The Benefits of Neutering your Dog

  • Testicular tumours are common in older entire males.
  • Prostatitis (inflammation of the prostrate) is a painful and debilitating condition. The male hormone, testosterone, is responsible for causing the disease so castration prevents this disease.
  • Reduced chances of a perineal hernia – this occurs in entire male dogs when there is a split in the muscles beside the rectum.
  • Anal adenomas are benign tumours that occur around the anus of entire male dogs. They are caused by testosterone so again castration stops them occurring.
  • Entire male dogs are more likely to escape and so are at a higher risk of becoming lost or involved in road traffic accidents.
  • If an entire male dog can smell a bitch in season it can be very stressful for him.
  • Unsociable behaviour such as mounting behaviour of other dogs or people is less likely.
  • Certain types of aggression can be exacerbated by testosterone. It is much better to prevent behavioural problems by early neutering, but with some nervous dogs we may advise delaying
  • neutering. Any behavioural problems need to be discussed with a vet before neutering.

When to Neuter a Male Dog

To prevent behavioural problems it is recommended to neuter male dogs before they are sexually mature. This is between six and nine months of age depending upon the breed. Please ask your vet or nurse specifically about your dog. For prevention of disease the timing of castration is less important.

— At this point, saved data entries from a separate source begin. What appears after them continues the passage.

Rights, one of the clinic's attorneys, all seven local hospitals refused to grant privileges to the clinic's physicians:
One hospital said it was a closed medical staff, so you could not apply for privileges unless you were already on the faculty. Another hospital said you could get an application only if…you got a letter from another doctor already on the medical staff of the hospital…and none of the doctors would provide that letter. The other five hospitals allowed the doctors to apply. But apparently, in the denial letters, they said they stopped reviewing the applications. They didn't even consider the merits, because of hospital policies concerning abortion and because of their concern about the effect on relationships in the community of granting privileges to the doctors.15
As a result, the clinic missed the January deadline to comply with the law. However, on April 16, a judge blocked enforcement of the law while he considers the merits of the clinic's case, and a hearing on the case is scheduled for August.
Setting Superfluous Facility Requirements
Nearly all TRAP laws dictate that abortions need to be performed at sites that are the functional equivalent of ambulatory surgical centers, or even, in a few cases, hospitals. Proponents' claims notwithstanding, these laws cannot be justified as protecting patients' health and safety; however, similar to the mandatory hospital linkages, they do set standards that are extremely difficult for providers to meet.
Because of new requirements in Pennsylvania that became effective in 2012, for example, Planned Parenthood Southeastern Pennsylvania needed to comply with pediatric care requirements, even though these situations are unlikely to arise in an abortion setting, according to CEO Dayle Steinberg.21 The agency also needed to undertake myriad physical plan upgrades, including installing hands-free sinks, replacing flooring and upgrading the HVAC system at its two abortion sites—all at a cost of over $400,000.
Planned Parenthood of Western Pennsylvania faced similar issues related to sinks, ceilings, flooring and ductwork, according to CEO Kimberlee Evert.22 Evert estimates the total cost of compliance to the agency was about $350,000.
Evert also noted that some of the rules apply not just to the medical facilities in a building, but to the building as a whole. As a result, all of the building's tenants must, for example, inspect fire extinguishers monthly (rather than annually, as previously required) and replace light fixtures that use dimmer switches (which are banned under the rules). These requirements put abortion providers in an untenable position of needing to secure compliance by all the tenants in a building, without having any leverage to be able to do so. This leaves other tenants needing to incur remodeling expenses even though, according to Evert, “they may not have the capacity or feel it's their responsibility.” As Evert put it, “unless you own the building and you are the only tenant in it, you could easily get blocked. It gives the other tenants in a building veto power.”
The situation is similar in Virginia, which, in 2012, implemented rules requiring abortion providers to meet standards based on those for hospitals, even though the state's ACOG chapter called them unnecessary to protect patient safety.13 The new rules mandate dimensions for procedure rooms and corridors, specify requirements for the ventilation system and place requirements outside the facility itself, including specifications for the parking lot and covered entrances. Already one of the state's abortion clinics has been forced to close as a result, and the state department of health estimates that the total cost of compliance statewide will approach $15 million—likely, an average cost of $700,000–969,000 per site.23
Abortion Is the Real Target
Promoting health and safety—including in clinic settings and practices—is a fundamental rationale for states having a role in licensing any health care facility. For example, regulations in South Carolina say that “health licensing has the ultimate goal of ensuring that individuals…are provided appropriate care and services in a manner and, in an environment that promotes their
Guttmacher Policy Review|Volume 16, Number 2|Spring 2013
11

Frequently asked Questions

Will my dog get fat and slow down if I have him castrated?

Neutering does not cause weight gain. Inappropriate feeding does. He may need a reduction in the amount of food give after he is castrated and we will advise where necessary.

I’m worried that castrating my dog early will stunt his growth

The opposite is actually true. The bones of dogs castrated can grow for longer and therefore make the dog taller.

My puppy is starting to become aggressive. Will neutering him stop this?

The results from castrating aggressive dogs can vary so it is important that you talk to your vet or behaviourist about any aggression prior to having your dog castrated.

I have heard that my dog’s fur may go frizzy if I have him castrated. Is this true?

Certain breads, for example Springer Spaniels and Golden Retrievers may have a change in the type of fur they produce after neutering. This is a cosmetic change and not related to disease.

I am worried about allowing my dog to go under anaesthetic.

We use extremely safe anaesthetic agents to provide the best care of your dog. There is risk associated with any anaesthetic but this is tiny in a young healthy animal. The risks do however become greater with age and illness. This is why we recommend that dogs are castrated when they are younger.

I have read of a link between early neutering and bone cancer in large dogs. Do I need to worry?

We would recommend that any owner of a large breed dog prone to bone cancer (such as Rottweilers, Mastiffs and Great Danes) discuss this with their vet as it may be wise to allow the dog to reach skeletal maturity (ie. stop growing) before neutering.